A Case Report of Nodular Lymphocyte Predominant Hodgkin Lymphoma: A Rare Lymphoma in Myanmar
Win Myat OO*, Sein Win and Nyein Chan Aung
ABSTRACT
Nodular lymphocyte-predominant Hodgkin lymphoma (NLPHL) is a germinal center–derived B-cell neoplasm. It is made up of scattered large neoplastic B cells with multilobulated nuclei (lymphocyte-predominant [LP] cells) located within nodules that are predominantly occupied by mantle zone B cells and follicular dendritic cells (FDCs). It manifests with lymph node involvement, and approximately 60% of all cases are attributed to early-stage disease.

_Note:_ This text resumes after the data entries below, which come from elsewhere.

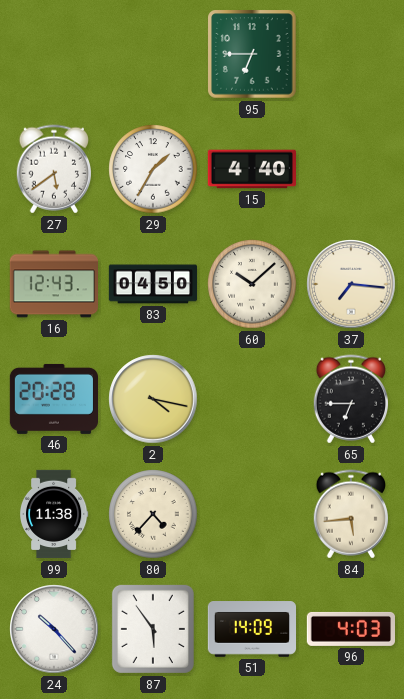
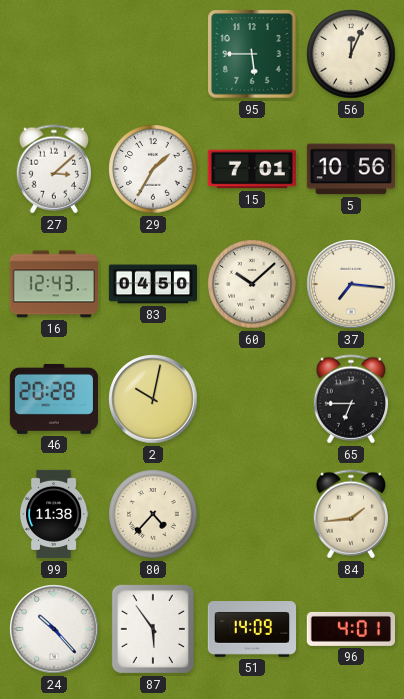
95: 6:45 -> 5:45
56: none -> 12:04
27: 5:39 -> 3:08
15: 4:40 -> 7:01
5: none -> 10:56
2: 4:17 -> 10:02
84: 5:44 -> 1:44
96: 4:03 -> 4:01
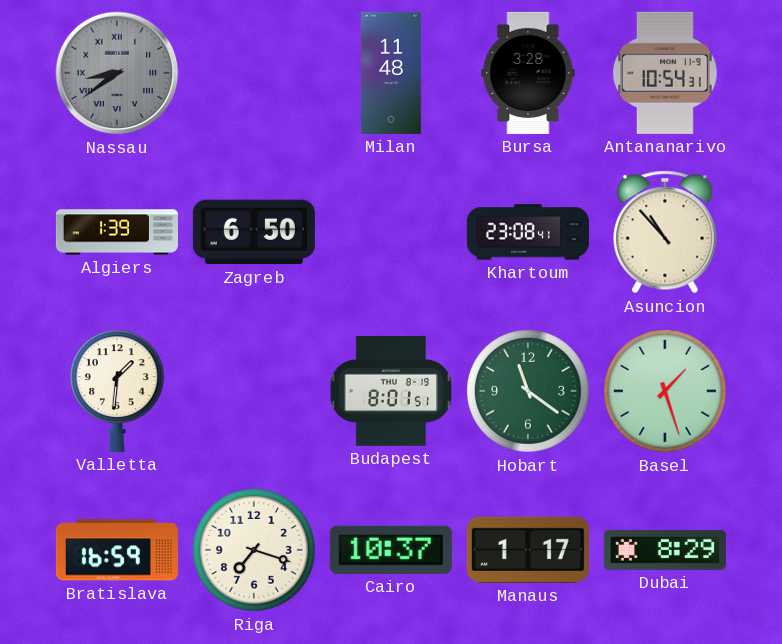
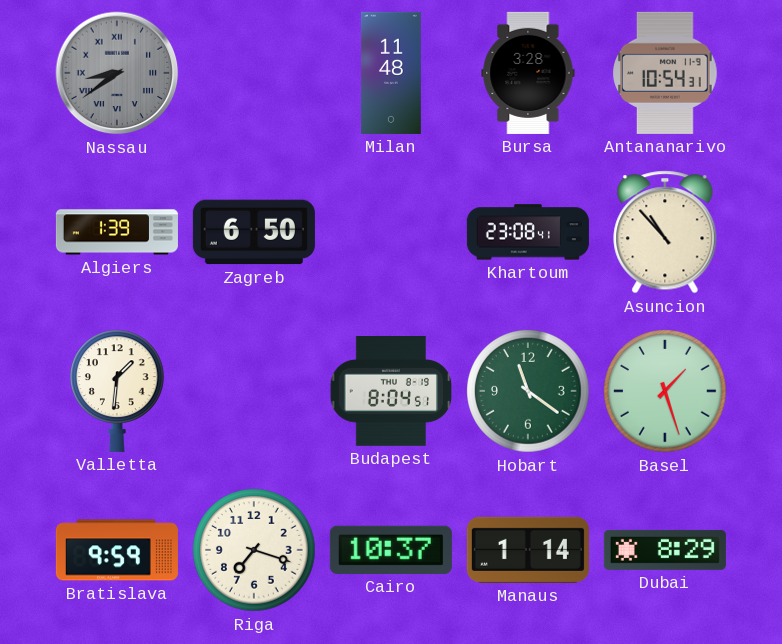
Budapest: 8:01 -> 8:04
Bratislava: 16:59 -> 9:59
Manaus: 1:17 -> 1:14
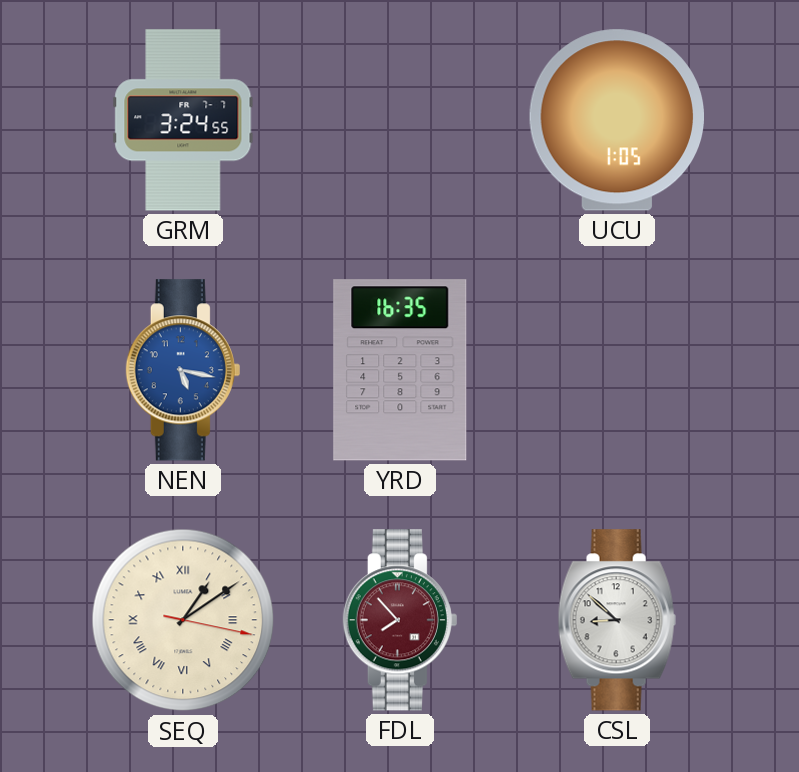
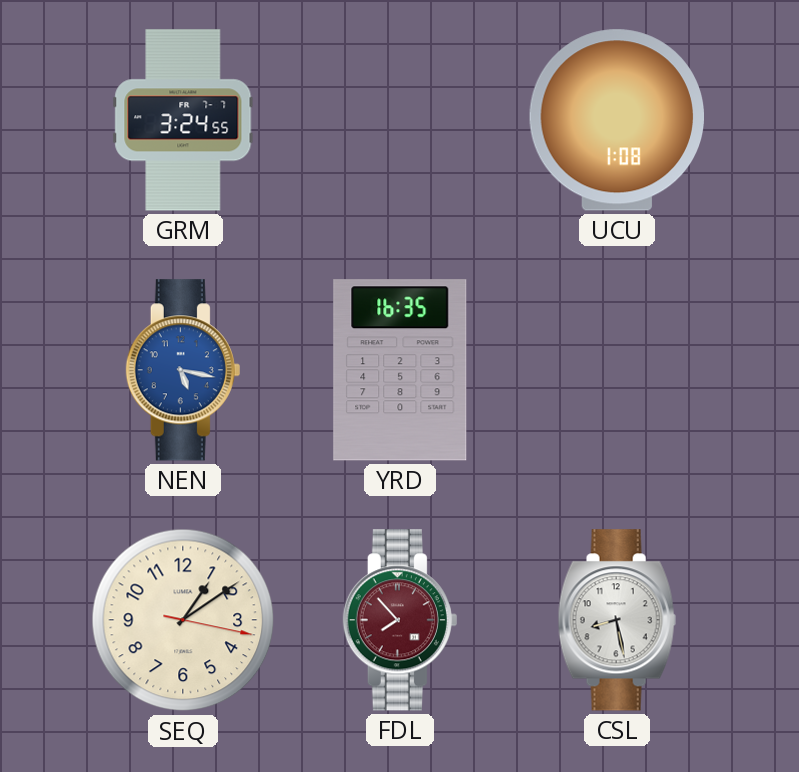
UCU: 1:05 -> 1:08
SEQ numerals: Roman -> Arabic
CSL: 8:52 -> 8:28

We presented the case of a 23-year-old young man with left axillary lymph node enlargement for two weeks. He has no loss of appetite, no weight loss, and no fever during this period. Two days prior to consultation, he got tender sensation from these nodes along with a fever and consulted a surgeon. He had history of pulmonary tuberculosis infection and got complete anti-TB drugs at the age of 8 years old. The ultrasound examination of the left axilla shows multiple matted lymph node enlargement, and the largest one is 3.2 x 2.1 cm. The surgeon performed an excisional biopsy and sent it for histopathological examination. The histological section shows complete architectural effacement by a nodular proliferation with diffuse areas containing scattered large cells. Immunohistochemistry confirmed the diagnosis of NLPHL, with LP cells positive for CD20, BCL6, and EMA, and negative for CD30, CD15, CD3, CD4, MUM1, TIA1, and CD56. The true incidence of NLPHL in Myanmar is unknown due to a lack of reported cases. This case highlights the importance of early diagnosis and to give proper immediate management for the disease. A definite diagnosis was achieved through careful histopathological evaluation combined with immunohistochemical analysis.